Il serait improbable, si ce n’est insensé, d’éluder la valeur esthétique dans le cinéma de Mizoguchi : outre la prouesse artistique (de composition, d’atmosphère, de décors), il y réside une technicité qui, plus que de l’admiration, impose un devoir d’analyse. Prenons l’exemple le plus révélateur : alors que dans le cinéma contemporain, le plan-séquence est devenu un outil purement sensitif (au point d’en perdre toute autre dimension), c’est en découvrant Les Contes de la lune vague après la pluie que l’on en réapprécie toute la valeur symbolique. Pour Mizoguchi, le plan-séquence est une ponctuation évidente héritée d’une réflexion purement grammaticale : le cut interrompt la phrase, et donc la réflexion. Si certains envisagent cette structure sous forme de scène, Mizoguchi a choisi le plan.
Chez Tarkovski, le même plan-séquence portait en lui une notion temporelle : c’est à travers ce procédé (parmi d’autres, bien entendu) que le cinéaste soviétique faisait jouer cette relation toute particulière qui liait temps du film, temps du spectateur, temps réel. C’est une définition somme toute assez logique du principe même de plan-séquence, car elle soulève une fausse-évidence : un plan-séquence, comme n’importe quel plan, et aussi comme n’importe quelle séquence, est un temps fermé, avec un début, des péripéties, et une fin. En liant ces deux notions de plan et de séquence, Mizoguchi déconstruit leur définition : ce n’est plus un plan-séquence, mais un plan-séquences (au pluriel). Ce qui, dans une écriture plus classique, aurait été découpé en plusieurs scènes, Mizoguchi le réuni en une prise.
C’est un pouvoir narratif du cinéma que Mizoguchi révèle : plutôt que de lier les espaces, les narrations, les émotions, par le montage, il les lie par le mouvement de sa caméra.
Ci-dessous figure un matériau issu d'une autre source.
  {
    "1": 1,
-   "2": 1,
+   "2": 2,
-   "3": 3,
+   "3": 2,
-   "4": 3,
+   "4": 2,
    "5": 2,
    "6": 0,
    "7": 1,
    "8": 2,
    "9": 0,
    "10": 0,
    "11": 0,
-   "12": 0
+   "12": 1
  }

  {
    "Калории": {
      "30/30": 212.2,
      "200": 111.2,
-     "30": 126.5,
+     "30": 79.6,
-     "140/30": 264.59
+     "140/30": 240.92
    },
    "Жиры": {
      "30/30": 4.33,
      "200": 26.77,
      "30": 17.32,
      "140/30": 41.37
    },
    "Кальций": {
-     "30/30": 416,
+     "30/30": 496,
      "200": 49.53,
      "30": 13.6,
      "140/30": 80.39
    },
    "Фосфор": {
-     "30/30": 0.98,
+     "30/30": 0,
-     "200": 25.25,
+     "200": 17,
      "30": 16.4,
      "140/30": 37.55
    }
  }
On pourrait relever comme exemple ce plan où Genjuro cherche sa femme Miyagi dans ce qui fut, autrefois, sa maison – sans savoir, qu’entretemps, celle-ci est décédée. Son premier passage se solde par la visite d’un lieu abandonné, sans présence humaine. Genjuro sort par une seconde porte, la caméra demeure à l’intérieur et se dirige vers l’autre entrée, où Genjuro réapparait. Cette-fois, en amorce, on découvre Miyagi, dont on se doute qu’il s’agit d’une apparition surnaturelle : la pièce, il y a quelques secondes, était parfaitement vide. Ce fantôme est d’ailleurs l’une des seules incursions du merveilleux dans le cinéma de Mizoguchi, et il est intéressant de noter que, très logiquement, celle-ci se fait par la « magie » du plan-séquence, et de ce qu’il implique dans l’esprit du spectateur.
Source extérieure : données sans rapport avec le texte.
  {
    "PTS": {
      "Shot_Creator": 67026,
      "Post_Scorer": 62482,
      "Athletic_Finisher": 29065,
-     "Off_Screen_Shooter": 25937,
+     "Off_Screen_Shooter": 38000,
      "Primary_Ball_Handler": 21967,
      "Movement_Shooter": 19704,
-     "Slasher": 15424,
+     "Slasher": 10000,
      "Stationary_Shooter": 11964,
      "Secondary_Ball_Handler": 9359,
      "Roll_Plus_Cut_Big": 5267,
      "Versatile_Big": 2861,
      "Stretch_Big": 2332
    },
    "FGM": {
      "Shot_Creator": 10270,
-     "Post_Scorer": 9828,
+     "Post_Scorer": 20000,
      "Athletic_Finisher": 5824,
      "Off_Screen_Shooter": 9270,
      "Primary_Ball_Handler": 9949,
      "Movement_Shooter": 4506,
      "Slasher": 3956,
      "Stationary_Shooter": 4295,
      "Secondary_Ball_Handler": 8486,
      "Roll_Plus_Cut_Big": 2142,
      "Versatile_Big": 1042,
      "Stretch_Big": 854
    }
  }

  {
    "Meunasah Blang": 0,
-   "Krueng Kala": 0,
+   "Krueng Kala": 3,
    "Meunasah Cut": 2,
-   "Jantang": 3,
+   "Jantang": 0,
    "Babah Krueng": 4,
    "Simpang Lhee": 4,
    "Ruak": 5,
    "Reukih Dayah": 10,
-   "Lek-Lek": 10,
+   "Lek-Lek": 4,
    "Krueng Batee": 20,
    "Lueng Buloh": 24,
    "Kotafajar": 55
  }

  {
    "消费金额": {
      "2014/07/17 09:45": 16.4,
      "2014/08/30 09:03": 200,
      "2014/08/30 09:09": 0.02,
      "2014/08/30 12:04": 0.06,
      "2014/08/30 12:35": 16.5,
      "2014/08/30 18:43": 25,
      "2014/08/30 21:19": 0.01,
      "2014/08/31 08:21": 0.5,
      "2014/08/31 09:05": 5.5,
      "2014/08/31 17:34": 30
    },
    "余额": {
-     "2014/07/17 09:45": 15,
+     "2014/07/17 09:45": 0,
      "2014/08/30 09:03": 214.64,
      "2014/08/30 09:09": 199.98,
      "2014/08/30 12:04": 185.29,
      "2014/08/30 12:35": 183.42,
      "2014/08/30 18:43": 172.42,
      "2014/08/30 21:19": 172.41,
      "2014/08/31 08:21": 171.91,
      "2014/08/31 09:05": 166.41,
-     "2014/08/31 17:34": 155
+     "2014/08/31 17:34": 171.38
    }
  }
Ce type de plan, par définition, exclu le trucage : il s’inscrit dans un temps réel et dans un espace réel, justifié par les déplacements très nombreux de la caméra dans le cinéma de Mizoguchi. Pourtant, le fantôme est bien là, inexplicable, et assure l’évidence du fantastique ; une évidence qui n’existe d’ailleurs pas pour Genjuro, qui ne s’interroge pas de cette vision.
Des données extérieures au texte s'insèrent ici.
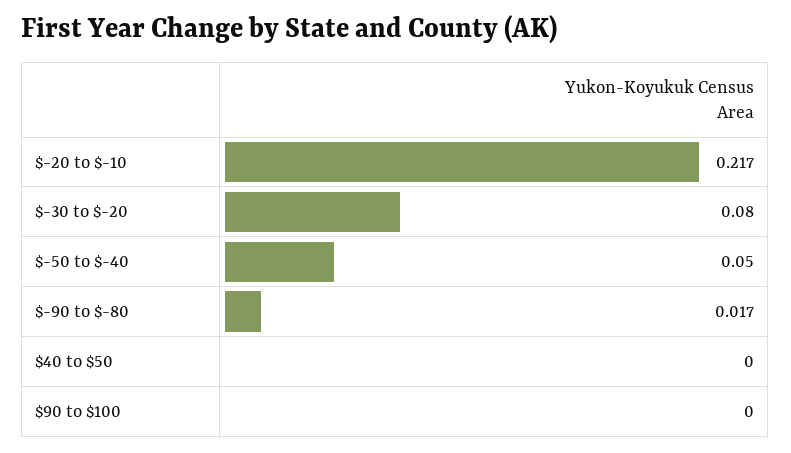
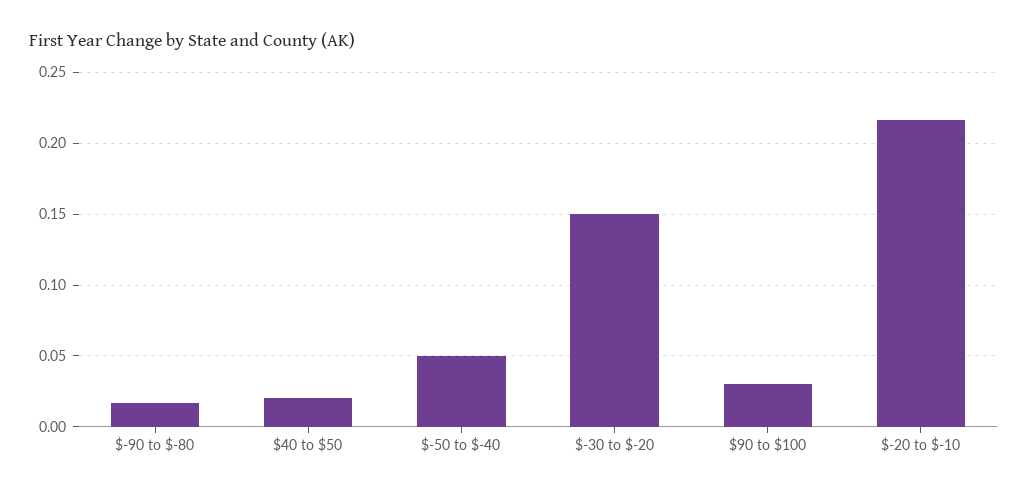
  {
    "$-20 to $-10": 0.217,
-   "$-30 to $-20": 0.08,
+   "$-30 to $-20": 0.15,
    "$-50 to $-40": 0.05,
    "$-90 to $-80": 0.017,
-   "$40 to $50": 0,
+   "$40 to $50": 0.02,
-   "$90 to $100": 0
+   "$90 to $100": 0.03
  }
La mise en scène de Mizoguchi s’est toujours formée autour des possibilités de l’espace. Les Contes de la lune vague, en accomplissement stylistique du réalisateur japonais, gravite autour de cette notion : pour la première fois chez lui, l’espace du réel et l’espace du fantastique interagissent entre eux. Le naturalisme se mue en inexplicable, et les lieux se déforment, se transforment, se multiplient. Le magique vient interrompre la trajectoire naturaliste, et les destins proprement humains (appât de l’argent, illusions guerrières) prennent des allures de conte – altérés, fabuleux, comme l’est d’une certaine façon un astre... après la pluie.